DOCUMENT SEGMENT:
__________________________________________________
# Jimmy Renex.....you, you, YOU!!!!



## Pigeonpal2002 (Jul 27, 2002)

LOL, It's been eons since you have graced us with your presense, nor have you given us any updates on HISSY! What is going on, man?!?!? Let us know how that bundle of sweet Canadian goose feathers is doing as well as yourself and all your critters

I *HATE* having to come after you like this...you should be more forthcoming & willing to divulge information with us!!!!!


----------



## Pidgey (May 20, 2005)

'Cuz ifn' ya' ain't 'fessed up by sundown tomorra', we're gittin' a posse togedder' and a'comin' after ya'!

Pardner Pidgey


----------



## Pigeonpal2002 (Jul 27, 2002)

Give him hell, Pidgey


----------



## mr squeaks (Apr 14, 2005)

Mmm, I've been wonderin' the same thing, y'all!

Looks like there may be more than a couple of "hellin's" goin' down!

OF COURSE, *ASKIN' NICELY* MAY BE BETTER THAN ALL THE MALE POSTURIN'...

Pleeeease, Mr. Jimmy? We shore would like to hear from you VERY MUCH! THANK YOU!     

Love and Hugs from Ms. Shi
... and the rest of the forum


----------



## jimmyrenex (Mar 27, 2005)

LOL
  
Hey Folks....
It has been a long time... But I promise, I have been thinking about you guys and the forum. I will be taking some pics soon and be posting them soon....
Hissy is still doing great!!!! He is very content in the barnyard. Being wild, he seems to be able to handle these cooler temperatures with ease. Pics to come soon! Promise!


----------



## Maggie-NC (Jun 22, 2005)

Hi Jimmy

Great to see you again! We've missed you and your critters.


----------



## Whitefeather (Sep 2, 2002)

Thanks for the update Jimmy.  
Glad to hear all is well with you & your barnyard buddies.  

Cindy


----------



## Pigeonpal2002 (Jul 27, 2002)
__________________________________________________
INFORMATION PROVIDED:
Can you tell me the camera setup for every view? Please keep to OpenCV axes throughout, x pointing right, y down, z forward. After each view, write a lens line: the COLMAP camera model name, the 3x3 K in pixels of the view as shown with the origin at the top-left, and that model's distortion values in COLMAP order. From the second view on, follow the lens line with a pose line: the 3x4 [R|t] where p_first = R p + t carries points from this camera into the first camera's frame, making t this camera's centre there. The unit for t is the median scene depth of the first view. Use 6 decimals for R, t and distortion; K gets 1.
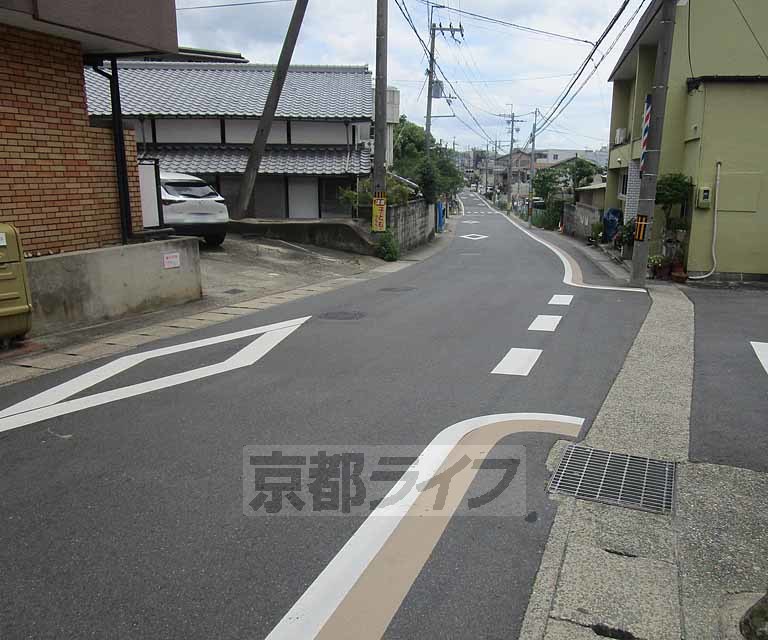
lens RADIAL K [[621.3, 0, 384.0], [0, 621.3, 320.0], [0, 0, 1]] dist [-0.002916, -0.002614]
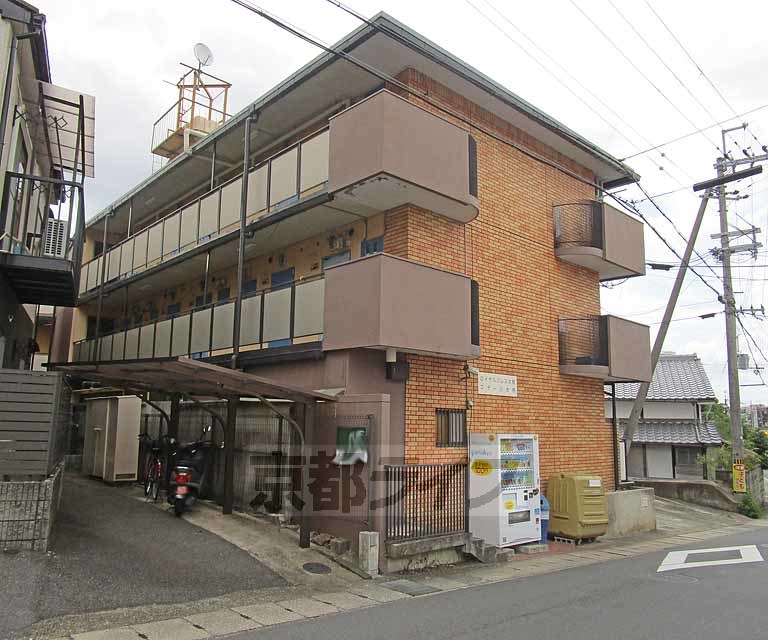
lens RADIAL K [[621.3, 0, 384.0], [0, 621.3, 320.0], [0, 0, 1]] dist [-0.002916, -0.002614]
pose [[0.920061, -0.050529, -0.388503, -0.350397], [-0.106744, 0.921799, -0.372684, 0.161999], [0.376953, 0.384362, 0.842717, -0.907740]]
__________________________________________________
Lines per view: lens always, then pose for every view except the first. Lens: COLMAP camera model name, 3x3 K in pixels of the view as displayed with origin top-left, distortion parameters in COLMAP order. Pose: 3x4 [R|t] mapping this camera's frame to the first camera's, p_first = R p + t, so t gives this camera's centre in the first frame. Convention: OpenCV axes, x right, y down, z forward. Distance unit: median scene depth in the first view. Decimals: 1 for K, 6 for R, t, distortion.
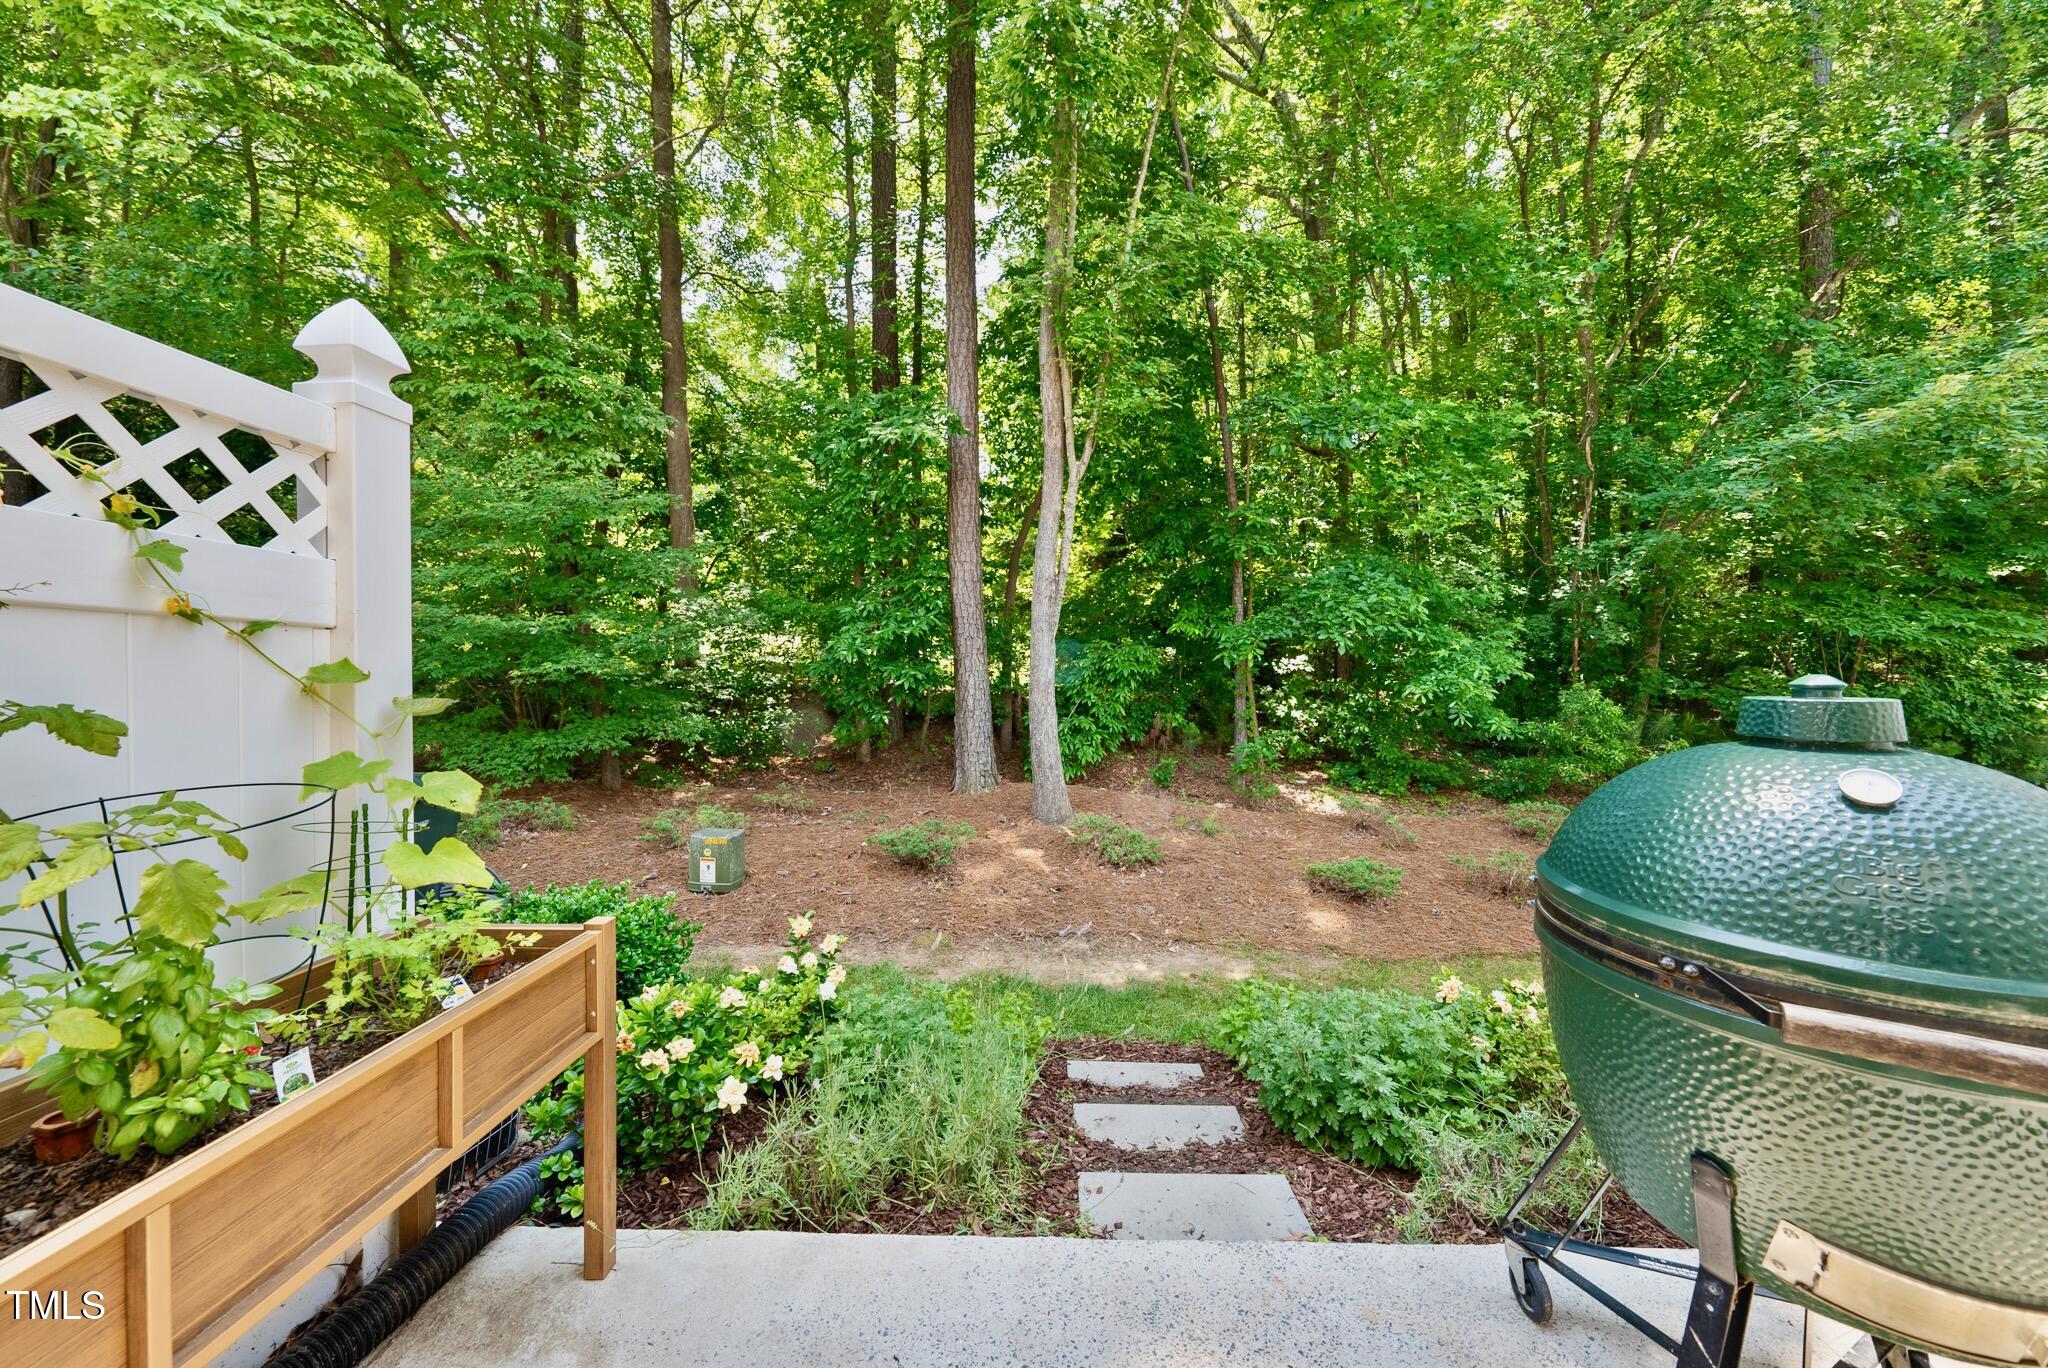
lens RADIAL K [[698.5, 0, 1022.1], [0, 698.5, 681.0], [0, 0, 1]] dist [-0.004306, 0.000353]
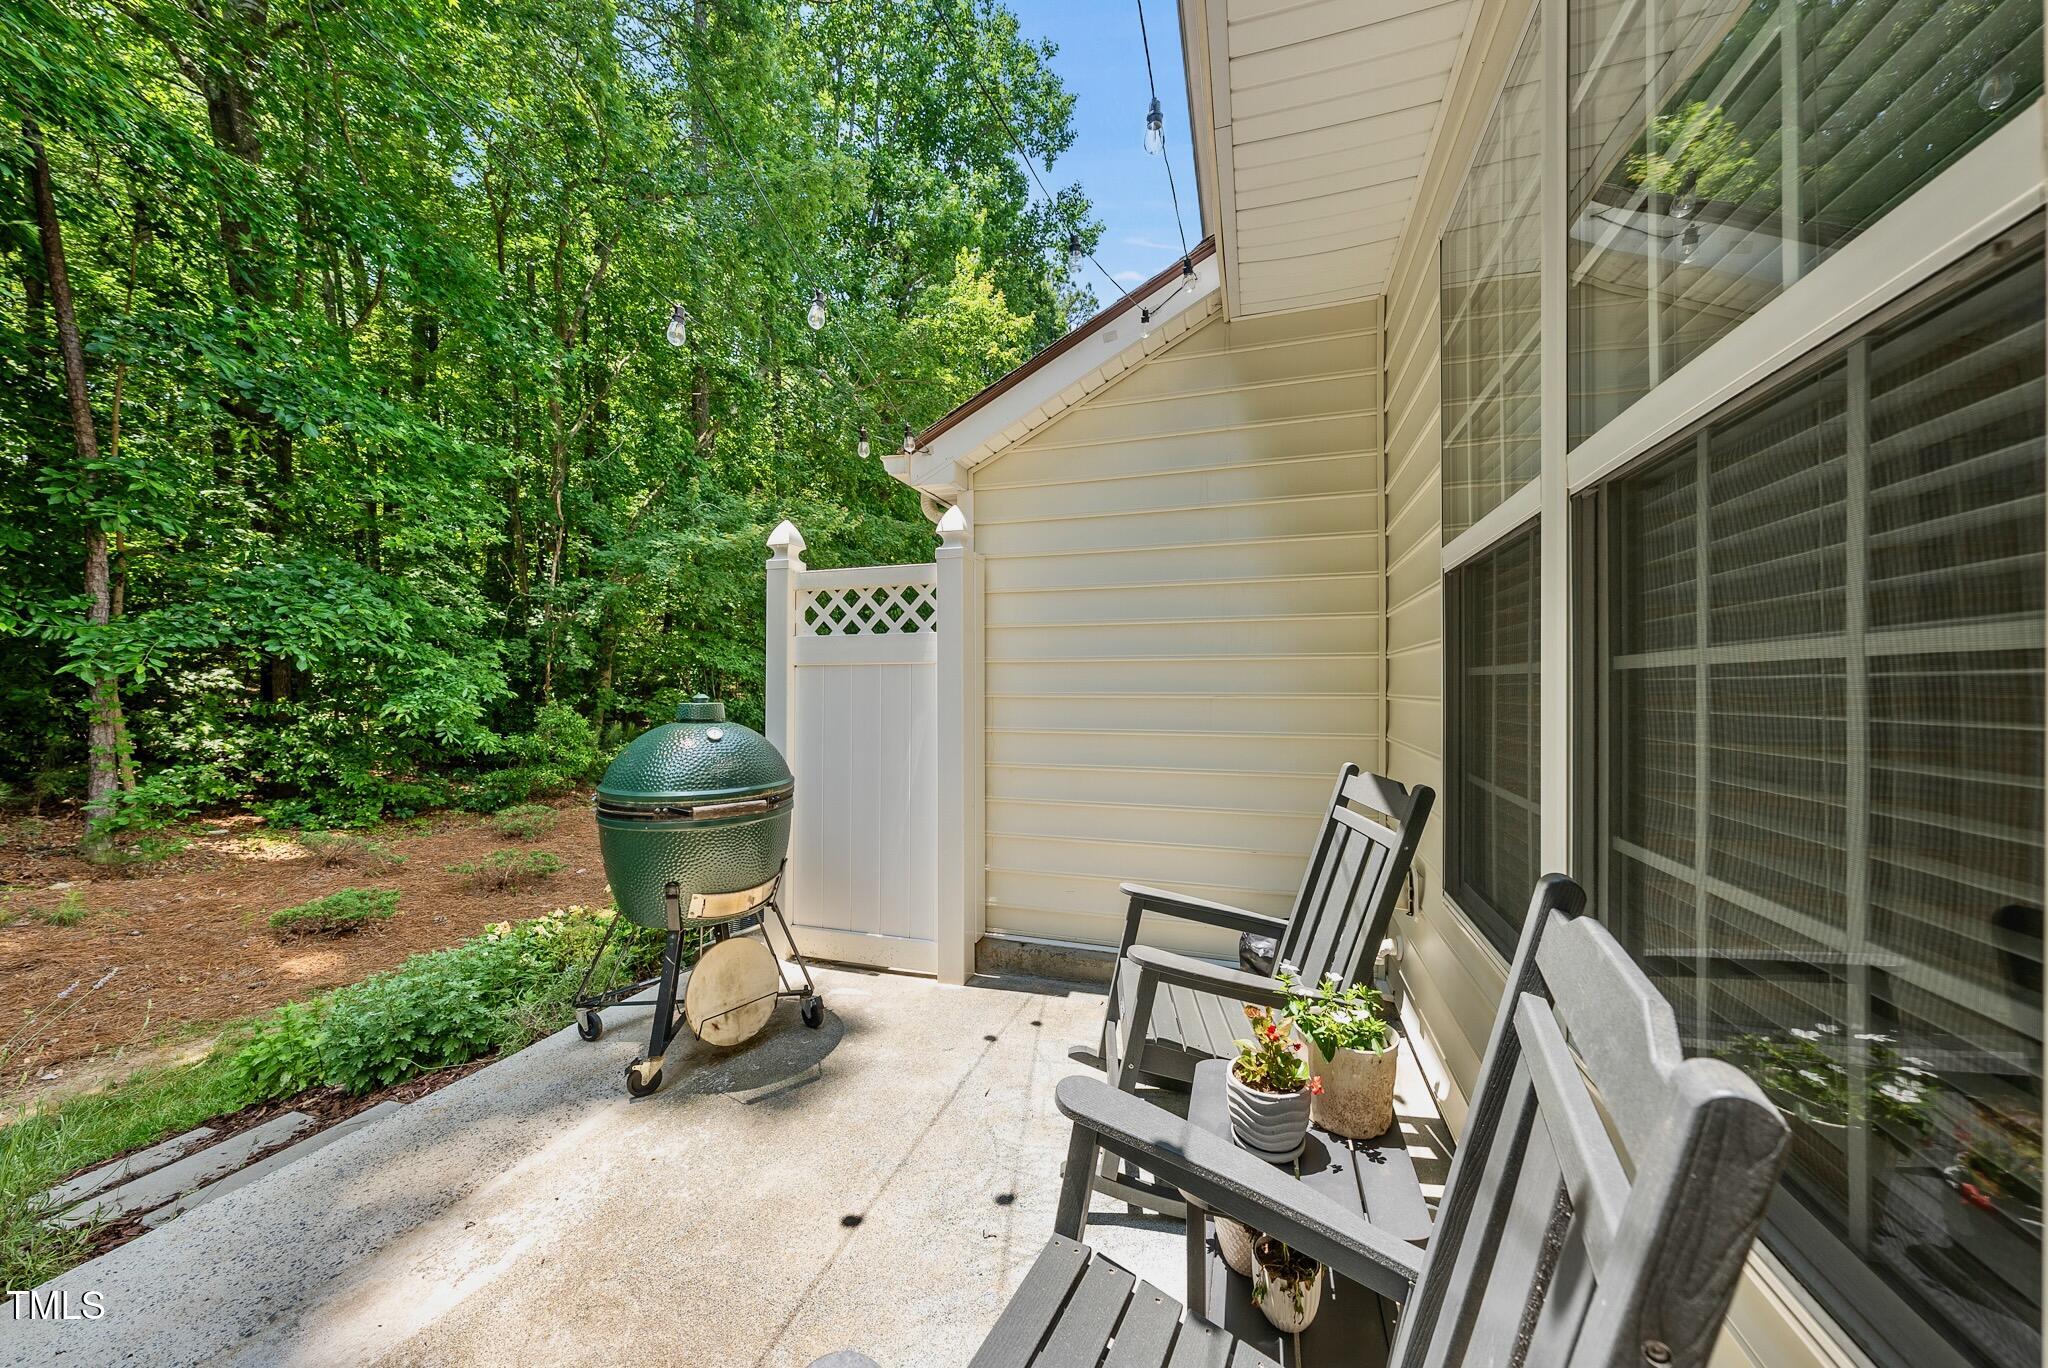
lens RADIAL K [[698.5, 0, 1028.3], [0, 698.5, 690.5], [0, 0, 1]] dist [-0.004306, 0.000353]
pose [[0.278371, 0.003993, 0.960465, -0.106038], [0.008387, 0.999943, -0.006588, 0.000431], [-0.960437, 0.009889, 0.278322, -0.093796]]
__________________________________________________
QUESTIONS ON THE MATERIAL:
(1) Reproduce the passage of the forum thread about Jimmy and Hissy that begins at the words "It has been" and stops after "(Jun 22, 2005)".
(2) Resume the forum thread about Jimmy and Hissy from the point where it stops.
The data above is separate from the forum thread about Jimmy and Hissy.

RESULTS BY TASK:
(1)
It has been a long time... But I promise, I have been thinking about you guys and the forum. I will be taking some pics soon and be posting them soon....
Hissy is still doing great!!!! He is very content in the barnyard. Being wild, he seems to be able to handle these cooler temperatures with ease. Pics to come soon! Promise!


----------



## Maggie-NC (Jun 22, 2005)

(2)
Hey Jimmy, 

Finally, an update! I'm glad to hear all is well with you and the critters and Hissy of course Looking forward to seeing the new pictures when you get them up for us


----------



## Skyeking (Jan 17, 2003)

Hi Jimmy,

glad to SEE  you posting.

Please update us with some nice pictures, when you get a chance.

Thanks


----------



## jazaroo (Jan 1, 2006)

Hey Jimmy,

Good to see you posting again.

Thanks for the update, glad to hear Hissy is doing well, and will wait for pictures.

All the best,

Ron


----------



## feralpigeon (Feb 14, 2005)

Hi Jimmy, glad to hear all is well and a new batch of pictures is on the way .

fp


----------



## Pigeonpal2002 (Jul 27, 2002)

Hey Jimmy, 

Don't forget to include any interesting things Hissy might have done or has done since you updated us last time Do you have any suspicions on whether or not Hissy is male or female yet? Can't wait for the pictures


----------



## mr squeaks (Apr 14, 2005)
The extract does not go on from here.